Les actions américaines n'ont que légèrement reculé en décembre, et ont surperformé leurs homologues européennes et japonaises. L'événement phare du mois a de loin été le premier relèvement de taux de la Fed depuis juin 2006. Les investisseurs ont naturellement été soulagés du scénario idéal adopté par la Fed (ni trop ni trop peu) car cette décision confirme que l'économie américaine est suffisamment solide pour justifier un tel relèvement et indique que la Fed envisage une hausse très modérée en 2016. 

Un autre facteur clé pour le marché américain, en décembre, a été le recul continu des prix pétroliers, qui s'est trouvé encore renforcé lorsqu'il est devenu évident que les membres de l'OPEP avaient abandonné les quotas de production pour se concentrer sur la protection de leurs parts de marché respectives. Les actions du secteur de l'énergie ont de loin réalisé les moins bonnes performances et ont le plus pesé sur l'indice.

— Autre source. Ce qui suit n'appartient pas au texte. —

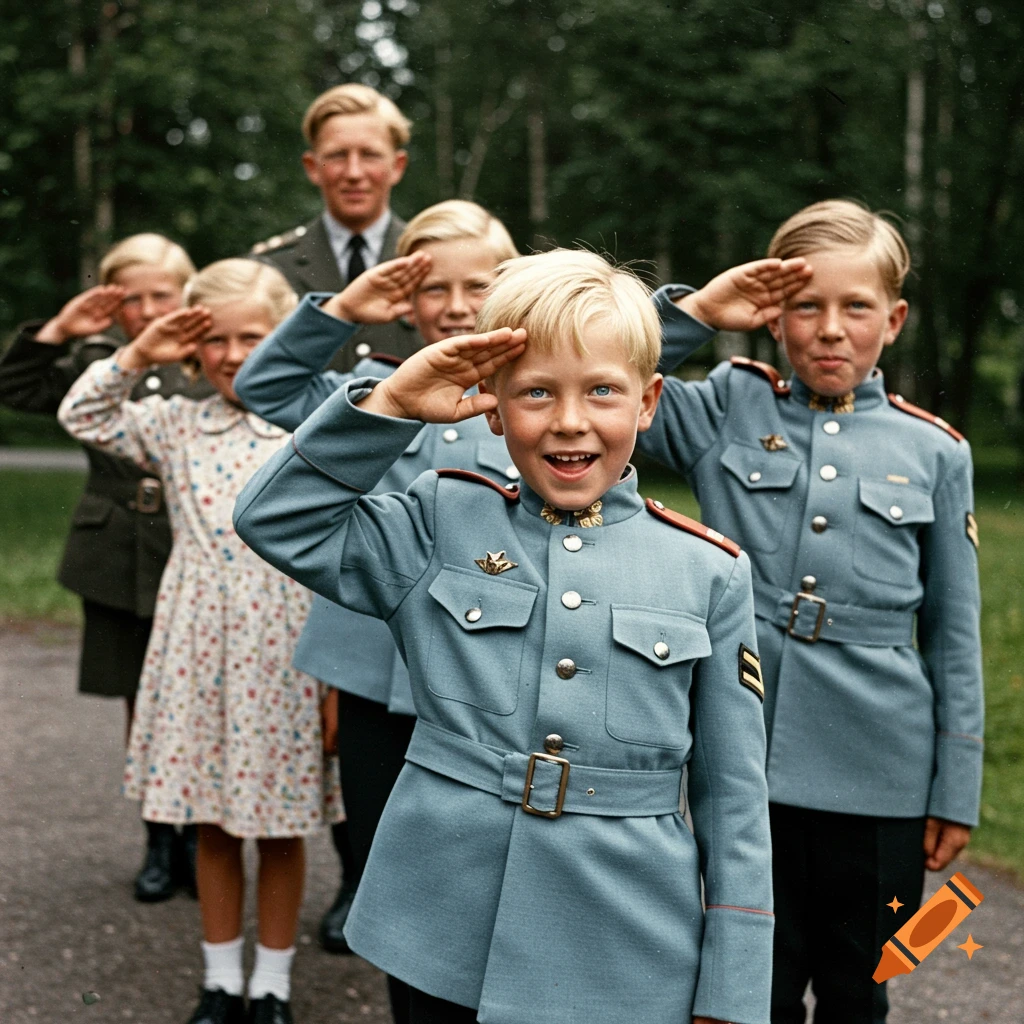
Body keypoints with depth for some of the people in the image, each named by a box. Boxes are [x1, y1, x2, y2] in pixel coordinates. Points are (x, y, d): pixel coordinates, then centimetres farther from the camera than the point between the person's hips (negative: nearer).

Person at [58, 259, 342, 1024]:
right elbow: (84, 416, 8)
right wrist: (136, 356, -2)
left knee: (280, 827, 9)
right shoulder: (177, 427, 5)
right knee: (213, 824, 13)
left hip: (281, 653, -3)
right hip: (201, 650, 3)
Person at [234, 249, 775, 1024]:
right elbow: (277, 520, 0)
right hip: (450, 956, 1)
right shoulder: (443, 525, 3)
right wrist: (390, 405, -9)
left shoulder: (711, 573, -1)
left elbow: (733, 797, 2)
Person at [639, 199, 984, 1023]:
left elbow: (954, 636, 6)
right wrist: (698, 308, -10)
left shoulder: (935, 452, 2)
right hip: (744, 767, 0)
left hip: (879, 777, 0)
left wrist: (957, 794, 5)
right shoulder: (728, 409, 3)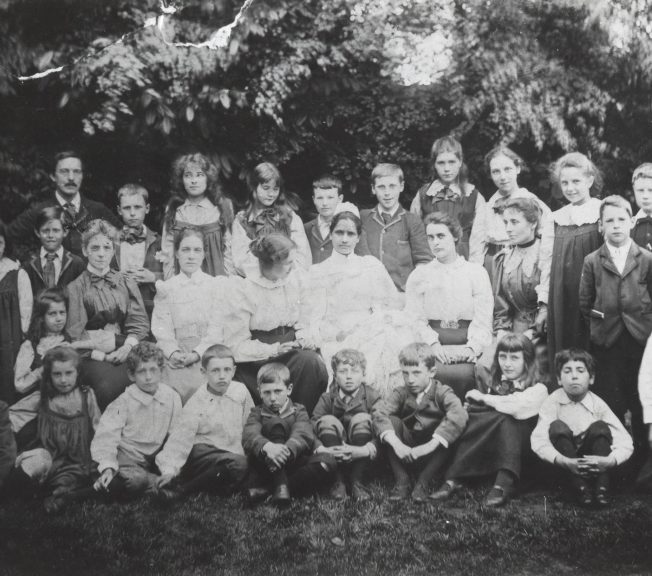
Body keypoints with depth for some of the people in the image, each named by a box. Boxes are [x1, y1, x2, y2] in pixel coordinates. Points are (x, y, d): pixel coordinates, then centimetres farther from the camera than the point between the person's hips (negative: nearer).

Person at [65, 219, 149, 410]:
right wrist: (101, 355, -12)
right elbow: (75, 334, 2)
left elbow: (140, 323, 11)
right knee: (109, 384, -35)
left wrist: (127, 346, -9)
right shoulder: (75, 288, 9)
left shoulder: (126, 284, 18)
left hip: (126, 351, 2)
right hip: (93, 356, -2)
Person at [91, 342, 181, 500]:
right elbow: (106, 436, -13)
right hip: (128, 457, -6)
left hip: (156, 458, 6)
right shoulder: (124, 402, -7)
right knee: (135, 479, -37)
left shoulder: (172, 397, 3)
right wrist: (108, 467, -28)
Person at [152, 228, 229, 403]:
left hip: (208, 355, -1)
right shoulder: (165, 288, 16)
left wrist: (197, 353, -12)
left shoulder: (218, 284, 12)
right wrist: (173, 353, -13)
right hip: (176, 360, 1)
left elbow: (217, 329, 2)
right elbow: (161, 329, 6)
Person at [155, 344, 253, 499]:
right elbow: (180, 439, -10)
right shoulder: (197, 403, -4)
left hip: (235, 453, 5)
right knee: (238, 464, -35)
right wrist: (168, 470, -23)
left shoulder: (241, 391, 6)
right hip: (202, 454, -5)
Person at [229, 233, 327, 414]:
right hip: (258, 357, -4)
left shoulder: (298, 277, 1)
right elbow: (236, 344, -12)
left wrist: (304, 338, -12)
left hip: (291, 348, 4)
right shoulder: (243, 289, -11)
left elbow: (304, 323, 11)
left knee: (312, 362, -28)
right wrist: (273, 350, -22)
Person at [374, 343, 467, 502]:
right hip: (406, 452, 2)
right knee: (392, 421, -19)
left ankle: (423, 481, -17)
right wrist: (396, 444, -39)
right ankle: (401, 480, -13)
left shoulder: (442, 392, -11)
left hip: (434, 454, -2)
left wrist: (431, 445, -41)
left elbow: (459, 415, -33)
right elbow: (380, 415, -21)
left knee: (449, 426, -28)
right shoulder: (400, 393, -3)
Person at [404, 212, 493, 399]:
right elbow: (415, 319, 6)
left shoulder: (476, 272, 14)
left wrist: (473, 347, -13)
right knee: (437, 373, -31)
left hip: (468, 344, 0)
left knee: (464, 374, -31)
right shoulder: (418, 275, 17)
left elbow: (483, 319, 4)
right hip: (433, 345, 1)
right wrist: (433, 343, -11)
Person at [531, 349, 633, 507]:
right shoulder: (552, 402, -11)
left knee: (600, 427, -24)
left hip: (593, 463, 1)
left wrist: (609, 461, -35)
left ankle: (602, 488, -21)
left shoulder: (598, 404, -8)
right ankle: (580, 487, -25)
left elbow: (625, 443, -14)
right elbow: (538, 441, -23)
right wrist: (564, 462, -39)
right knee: (557, 426, -27)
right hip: (562, 462, -1)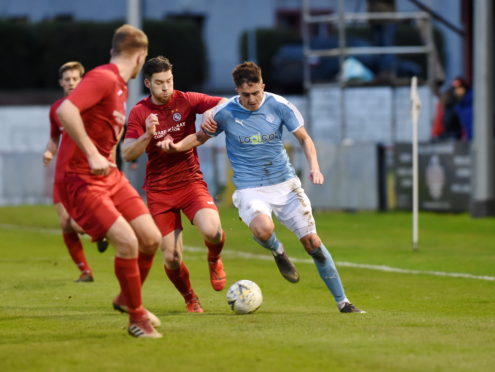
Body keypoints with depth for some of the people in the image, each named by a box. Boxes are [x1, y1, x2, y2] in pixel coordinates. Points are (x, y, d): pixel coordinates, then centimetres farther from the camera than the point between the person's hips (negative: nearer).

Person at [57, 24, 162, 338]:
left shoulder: (120, 86, 14)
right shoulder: (103, 78, -17)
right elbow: (65, 111, -32)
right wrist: (92, 155, -31)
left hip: (110, 177, 9)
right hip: (81, 180, -9)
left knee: (151, 239, 3)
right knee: (127, 243, -18)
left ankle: (128, 299, 27)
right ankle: (137, 318, -1)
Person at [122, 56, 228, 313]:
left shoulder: (186, 101, -1)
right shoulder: (139, 113, -1)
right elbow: (128, 154, -7)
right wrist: (148, 135, -23)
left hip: (190, 182, -1)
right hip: (159, 190, 1)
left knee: (212, 231, -29)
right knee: (172, 258, -4)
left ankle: (214, 260, 8)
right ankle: (190, 299, 26)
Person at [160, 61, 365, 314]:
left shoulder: (278, 106, -5)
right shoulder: (224, 113, -7)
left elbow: (304, 138, 6)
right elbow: (201, 137, 10)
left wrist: (314, 167, -11)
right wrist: (176, 146, -9)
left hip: (285, 183, 2)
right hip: (249, 188, -2)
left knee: (312, 242, -3)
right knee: (263, 229, -34)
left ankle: (342, 302, 10)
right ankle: (278, 252, 4)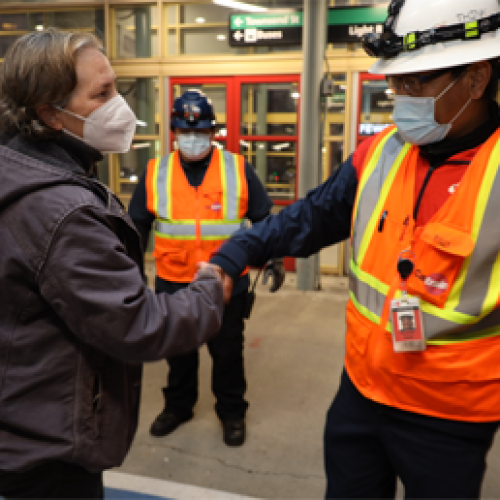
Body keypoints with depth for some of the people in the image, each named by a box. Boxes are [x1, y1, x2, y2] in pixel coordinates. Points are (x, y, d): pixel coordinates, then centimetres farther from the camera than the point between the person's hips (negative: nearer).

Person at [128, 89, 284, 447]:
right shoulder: (156, 173, 2)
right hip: (173, 283, 2)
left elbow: (264, 219, 5)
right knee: (178, 350, 17)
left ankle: (232, 412, 32)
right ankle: (178, 406, 39)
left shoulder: (238, 169, -2)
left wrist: (273, 258, 0)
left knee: (228, 351, 11)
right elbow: (137, 226, 9)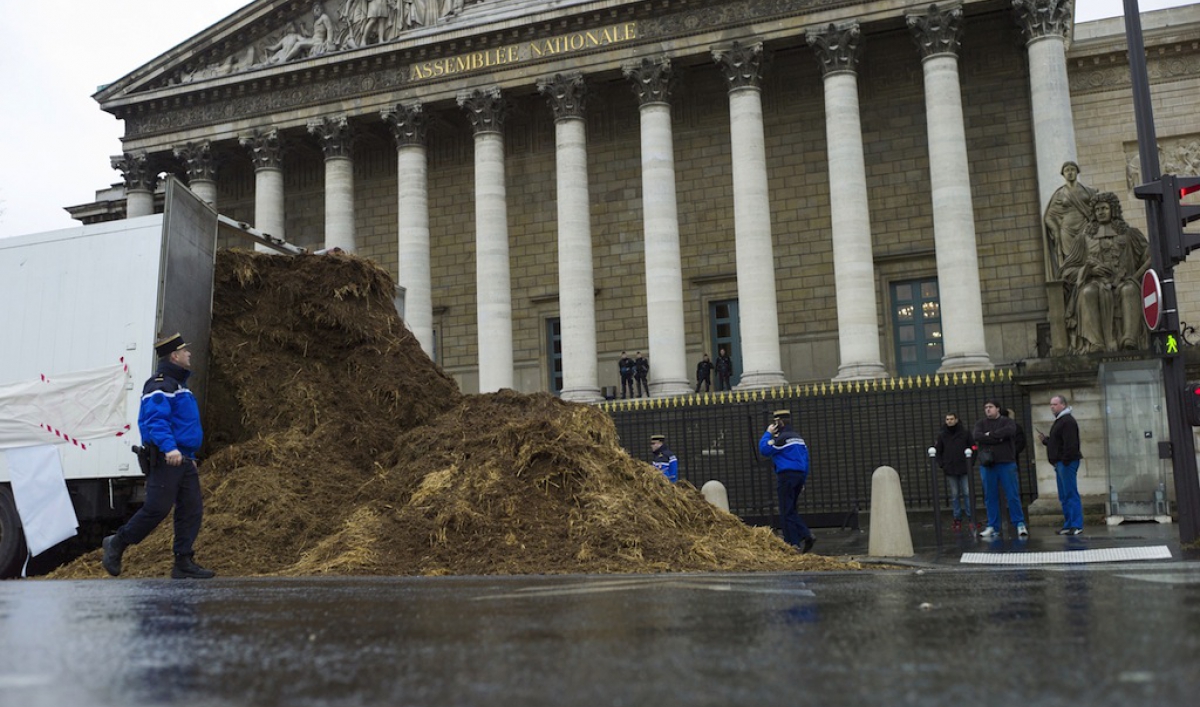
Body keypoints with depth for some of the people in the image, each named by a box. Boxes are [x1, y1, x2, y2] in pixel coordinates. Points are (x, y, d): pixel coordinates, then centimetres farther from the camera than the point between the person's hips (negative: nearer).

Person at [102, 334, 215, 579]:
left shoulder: (178, 385, 22)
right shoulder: (159, 386, -10)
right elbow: (156, 420, -25)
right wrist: (169, 447, -38)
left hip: (183, 460, 10)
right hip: (164, 460, -10)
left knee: (192, 509, 3)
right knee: (158, 508, -10)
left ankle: (184, 563, 6)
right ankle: (116, 544, 9)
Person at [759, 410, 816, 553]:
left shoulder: (782, 438, -11)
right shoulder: (799, 438, 17)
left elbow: (764, 450, -12)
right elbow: (806, 459, 18)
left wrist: (768, 433, -1)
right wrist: (803, 481, 21)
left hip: (786, 476, -9)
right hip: (799, 475, 9)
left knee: (786, 512, -3)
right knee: (791, 510, 15)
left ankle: (793, 543, -4)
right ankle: (806, 535, 0)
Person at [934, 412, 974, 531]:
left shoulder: (965, 433, 1)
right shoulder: (942, 435, 5)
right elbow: (937, 451, 10)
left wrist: (970, 463, -1)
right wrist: (941, 465, 1)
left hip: (964, 468, -1)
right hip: (950, 470, 1)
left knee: (967, 493, -1)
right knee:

D'autre part, les secteurs avidesen pétrole et les secteurs défensifs se sont mieux comportés voire ont progressé.

L'année 2015 n'a pas été favorable aux actions américaines en devise locale : celles-ci ont terminé l'année sur un quasi statu quo. Toutefois, grâce à l'appréciation du dollar, les investisseurs européens non couverts en devises ont obtenu de bonnes performances via leur exposition aux actions américaines.

  • Comme pour les mois précédents, les segments B2C se sont mieux comportés que les segments B2B.
  • La croissance prévisionnelle ne laissant pas entrevoir d'autres améliorations, nous n'avons opéré aucun changement majeur.
  • Du point de vue sectoriel, nous avons renforcé notre surpondération des biens de consommation de base tout en réduisant légèrement notre exposition au secteur financier à l'issue du relèvement de taux de la Fed.
  • Nous avons renforcé ou initié des positions, notamment sur Nike, Microsoft et McDonalds, tout en réduisant notamment les positions sur Citigroup, AIA et JP Morgan.
  • Actuellement, nos surpondérations les plus importantes se situent dans les biens de consommation de base, la santé et les technologies de l'information. Nos plus importantes positions actives sont Johnson & Johnson, Stanley Black & Decker, Occidental Petroleum et Pepsico.
  • Nous continuons de penser que nos portefeuilles doivent être orientés de manière cyclique. Conjugués à de faibles taux d’intérêt, des marchés boursiers affichant des cours raisonnables, une forte génération de flux de trésorerie disponibles, des dividendes croissants, des rachats d’actions et une importante activité de fusions et acquisitions, tous les ingrédients d’une appréciation des marchés boursiers sont toujours réunis. Les résultats du quatrième trimestre devraient permettre d'y voir plus clair quant à l'état de santé de l'économie.